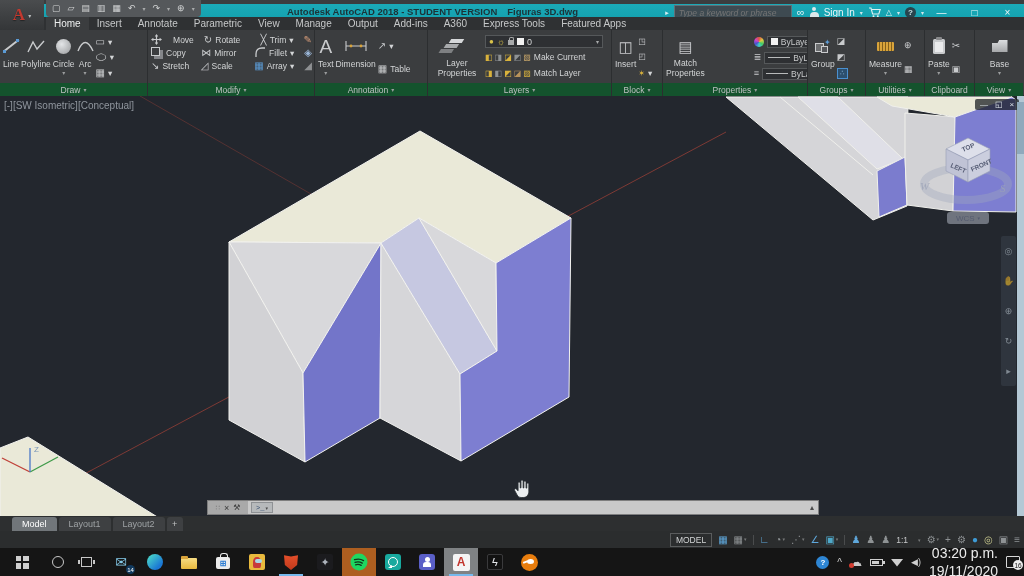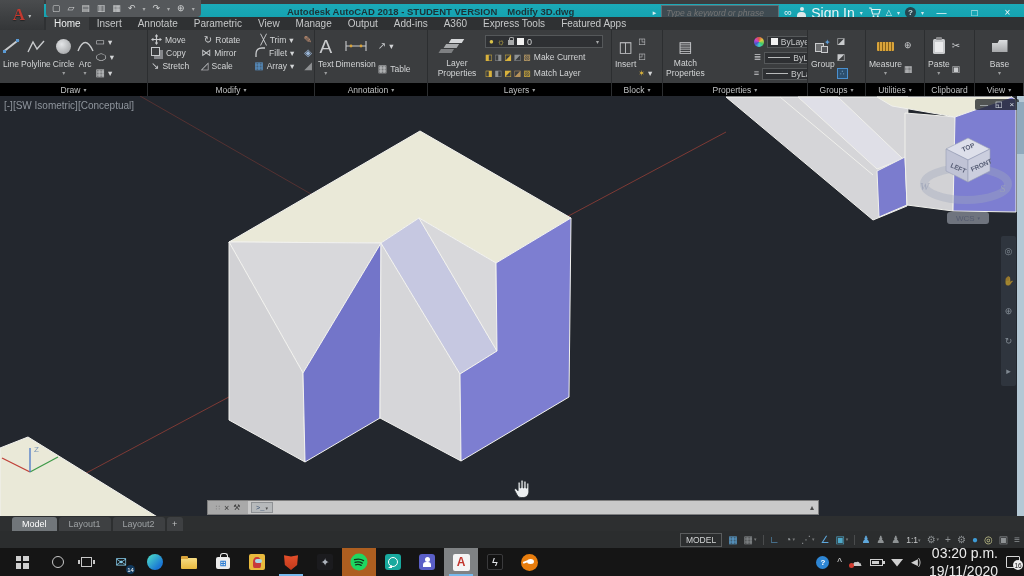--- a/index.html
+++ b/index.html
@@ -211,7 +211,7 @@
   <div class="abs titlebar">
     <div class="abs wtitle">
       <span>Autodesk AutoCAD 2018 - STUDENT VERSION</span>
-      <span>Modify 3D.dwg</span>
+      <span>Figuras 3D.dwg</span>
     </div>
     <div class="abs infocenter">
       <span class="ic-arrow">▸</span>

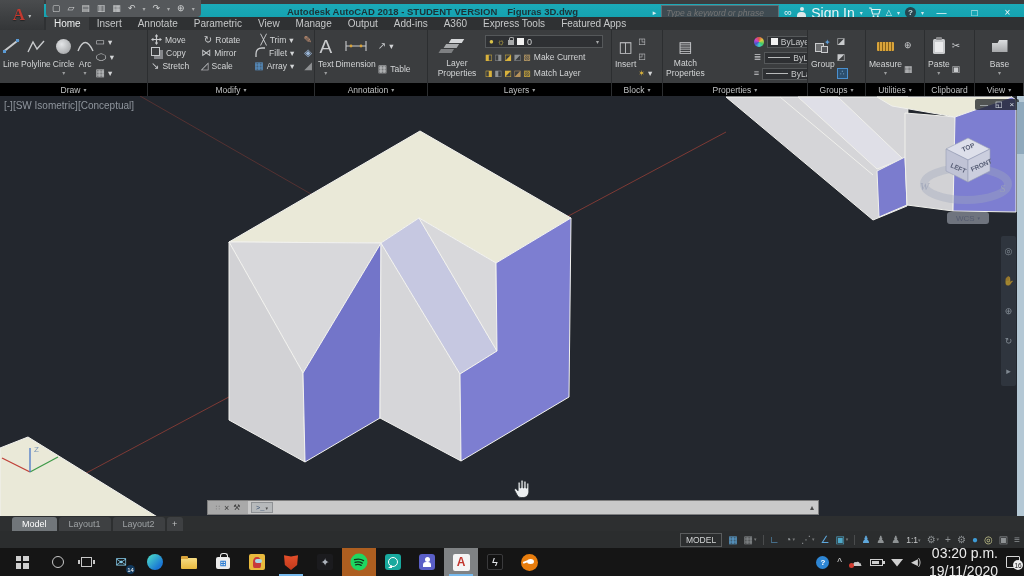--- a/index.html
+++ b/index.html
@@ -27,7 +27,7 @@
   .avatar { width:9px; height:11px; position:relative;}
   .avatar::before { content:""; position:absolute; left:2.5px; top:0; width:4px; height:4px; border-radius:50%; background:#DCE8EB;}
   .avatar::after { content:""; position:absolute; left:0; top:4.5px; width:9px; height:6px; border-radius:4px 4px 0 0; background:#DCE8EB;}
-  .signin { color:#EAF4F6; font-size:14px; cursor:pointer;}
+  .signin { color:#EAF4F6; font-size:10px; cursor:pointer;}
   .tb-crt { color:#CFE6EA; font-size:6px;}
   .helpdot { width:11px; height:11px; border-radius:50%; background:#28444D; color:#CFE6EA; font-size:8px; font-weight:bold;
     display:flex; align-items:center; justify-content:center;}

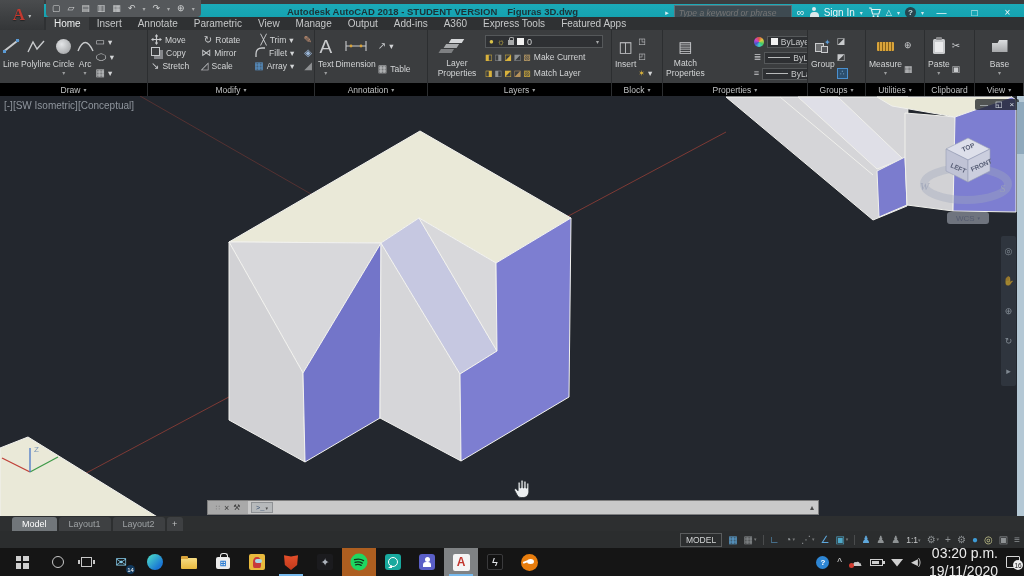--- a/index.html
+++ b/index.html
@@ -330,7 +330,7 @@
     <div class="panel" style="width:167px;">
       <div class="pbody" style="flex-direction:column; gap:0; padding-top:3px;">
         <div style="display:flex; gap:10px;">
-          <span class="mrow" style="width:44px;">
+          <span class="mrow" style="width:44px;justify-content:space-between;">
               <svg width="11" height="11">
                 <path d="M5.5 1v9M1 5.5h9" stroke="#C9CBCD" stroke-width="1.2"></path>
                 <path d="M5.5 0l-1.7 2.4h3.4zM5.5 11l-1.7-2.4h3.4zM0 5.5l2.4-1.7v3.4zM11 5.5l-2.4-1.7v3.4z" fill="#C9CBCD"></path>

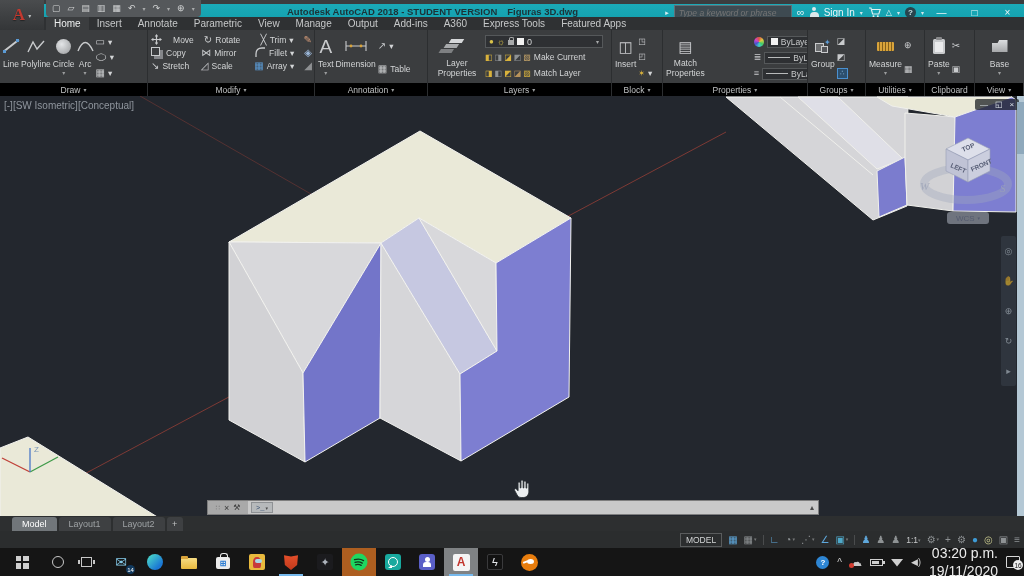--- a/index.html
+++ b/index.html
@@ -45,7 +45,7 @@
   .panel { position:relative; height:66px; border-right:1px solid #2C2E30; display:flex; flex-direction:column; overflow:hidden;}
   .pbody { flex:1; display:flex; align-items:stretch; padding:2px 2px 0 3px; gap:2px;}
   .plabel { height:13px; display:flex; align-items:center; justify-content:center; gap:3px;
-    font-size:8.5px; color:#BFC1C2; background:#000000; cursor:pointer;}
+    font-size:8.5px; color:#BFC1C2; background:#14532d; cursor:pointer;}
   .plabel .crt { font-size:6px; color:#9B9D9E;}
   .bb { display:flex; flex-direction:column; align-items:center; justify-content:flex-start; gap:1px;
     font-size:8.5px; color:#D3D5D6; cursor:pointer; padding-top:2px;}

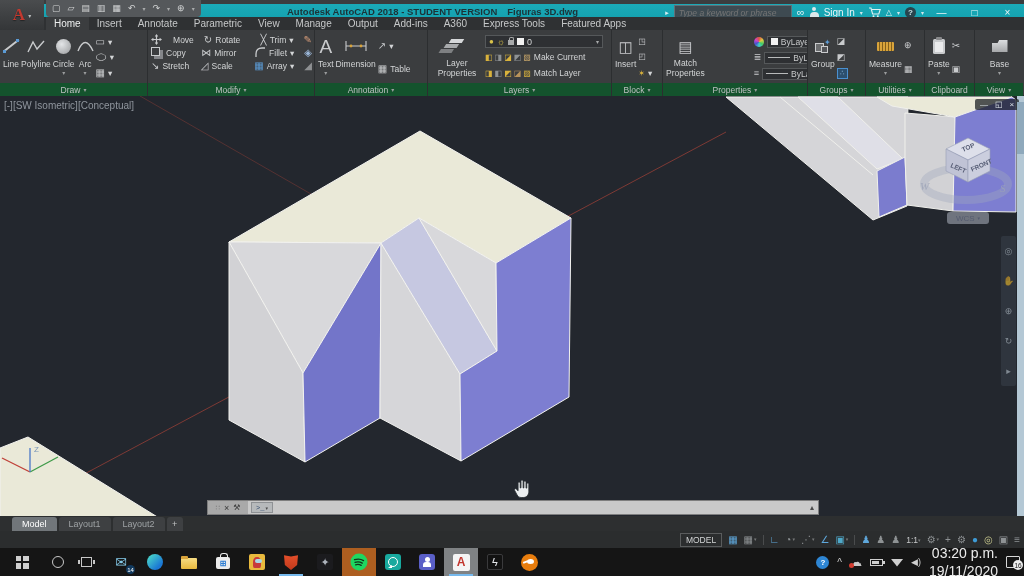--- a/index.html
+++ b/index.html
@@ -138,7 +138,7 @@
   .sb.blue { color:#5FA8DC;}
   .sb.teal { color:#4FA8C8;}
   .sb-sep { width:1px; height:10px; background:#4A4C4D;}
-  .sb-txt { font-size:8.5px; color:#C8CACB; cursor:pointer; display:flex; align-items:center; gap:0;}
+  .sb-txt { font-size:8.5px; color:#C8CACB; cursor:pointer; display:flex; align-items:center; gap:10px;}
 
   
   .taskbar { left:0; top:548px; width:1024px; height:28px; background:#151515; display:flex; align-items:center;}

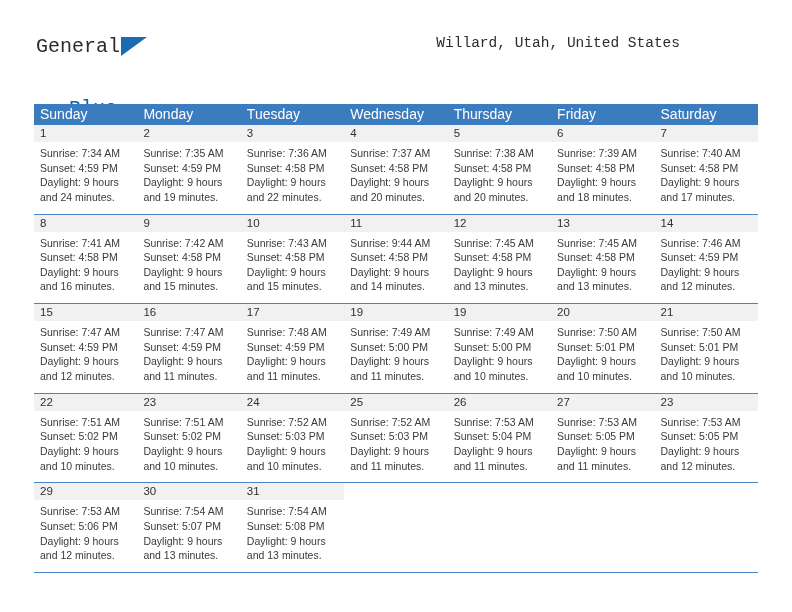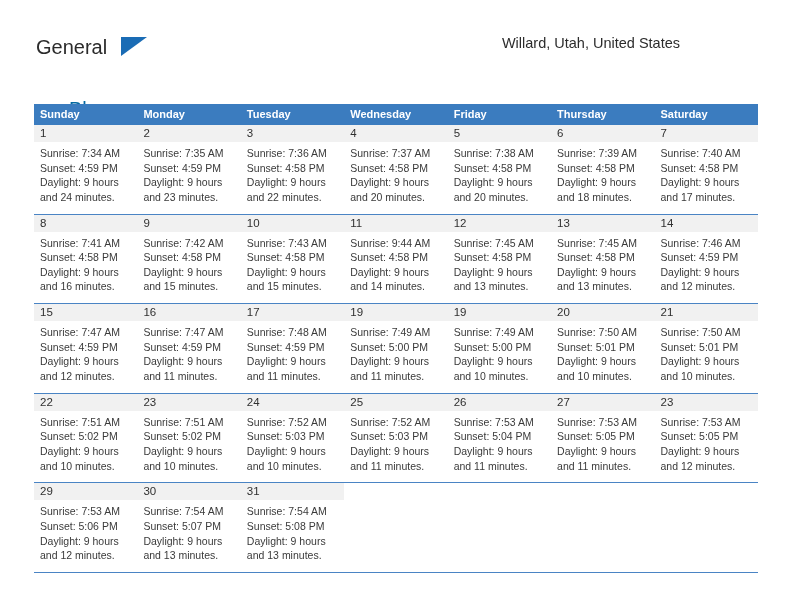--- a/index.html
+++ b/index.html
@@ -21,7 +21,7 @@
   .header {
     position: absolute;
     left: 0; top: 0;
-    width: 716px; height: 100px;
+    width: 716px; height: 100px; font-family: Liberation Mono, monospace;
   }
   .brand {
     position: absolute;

----

▸ **To-do item**: Your answer must be an exact copy of the entries above, with no pictures in it.

▸ **Task response**:
--- a/index.html
+++ b/index.html
@@ -211,7 +211,7 @@
   <div class="abs titlebar">
     <div class="abs wtitle">
       <span>Autodesk AutoCAD 2018 - STUDENT VERSION</span>
-      <span>Modify 3D.dwg</span>
+      <span>Figuras 3D.dwg</span>
     </div>
     <div class="abs infocenter">
       <span class="ic-arrow">▸</span>

--- a/index.html
+++ b/index.html
@@ -27,7 +27,7 @@
   .avatar { width:9px; height:11px; position:relative;}
   .avatar::before { content:""; position:absolute; left:2.5px; top:0; width:4px; height:4px; border-radius:50%; background:#DCE8EB;}
   .avatar::after { content:""; position:absolute; left:0; top:4.5px; width:9px; height:6px; border-radius:4px 4px 0 0; background:#DCE8EB;}
-  .signin { color:#EAF4F6; font-size:14px; cursor:pointer;}
+  .signin { color:#EAF4F6; font-size:10px; cursor:pointer;}
   .tb-crt { color:#CFE6EA; font-size:6px;}
   .helpdot { width:11px; height:11px; border-radius:50%; background:#28444D; color:#CFE6EA; font-size:8px; font-weight:bold;
     display:flex; align-items:center; justify-content:center;}

--- a/index.html
+++ b/index.html
@@ -330,7 +330,7 @@
     <div class="panel" style="width:167px;">
       <div class="pbody" style="flex-direction:column; gap:0; padding-top:3px;">
         <div style="display:flex; gap:10px;">
-          <span class="mrow" style="width:44px;">
+          <span class="mrow" style="width:44px;justify-content:space-between;">
               <svg width="11" height="11">
                 <path d="M5.5 1v9M1 5.5h9" stroke="#C9CBCD" stroke-width="1.2"></path>
                 <path d="M5.5 0l-1.7 2.4h3.4zM5.5 11l-1.7-2.4h3.4zM0 5.5l2.4-1.7v3.4zM11 5.5l-2.4-1.7v3.4z" fill="#C9CBCD"></path>

--- a/index.html
+++ b/index.html
@@ -45,7 +45,7 @@
   .panel { position:relative; height:66px; border-right:1px solid #2C2E30; display:flex; flex-direction:column; overflow:hidden;}
   .pbody { flex:1; display:flex; align-items:stretch; padding:2px 2px 0 3px; gap:2px;}
   .plabel { height:13px; display:flex; align-items:center; justify-content:center; gap:3px;
-    font-size:8.5px; color:#BFC1C2; background:#000000; cursor:pointer;}
+    font-size:8.5px; color:#BFC1C2; background:#14532d; cursor:pointer;}
   .plabel .crt { font-size:6px; color:#9B9D9E;}
   .bb { display:flex; flex-direction:column; align-items:center; justify-content:flex-start; gap:1px;
     font-size:8.5px; color:#D3D5D6; cursor:pointer; padding-top:2px;}

--- a/index.html
+++ b/index.html
@@ -138,7 +138,7 @@
   .sb.blue { color:#5FA8DC;}
   .sb.teal { color:#4FA8C8;}
   .sb-sep { width:1px; height:10px; background:#4A4C4D;}
-  .sb-txt { font-size:8.5px; color:#C8CACB; cursor:pointer; display:flex; align-items:center; gap:0;}
+  .sb-txt { font-size:8.5px; color:#C8CACB; cursor:pointer; display:flex; align-items:center; gap:10px;}
 
   
   .taskbar { left:0; top:548px; width:1024px; height:28px; background:#151515; display:flex; align-items:center;}

--- a/index.html
+++ b/index.html
@@ -21,7 +21,7 @@
   .header {
     position: absolute;
     left: 0; top: 0;
-    width: 716px; height: 100px;
+    width: 716px; height: 100px; font-family: Liberation Mono, monospace;
   }
   .brand {
     position: absolute;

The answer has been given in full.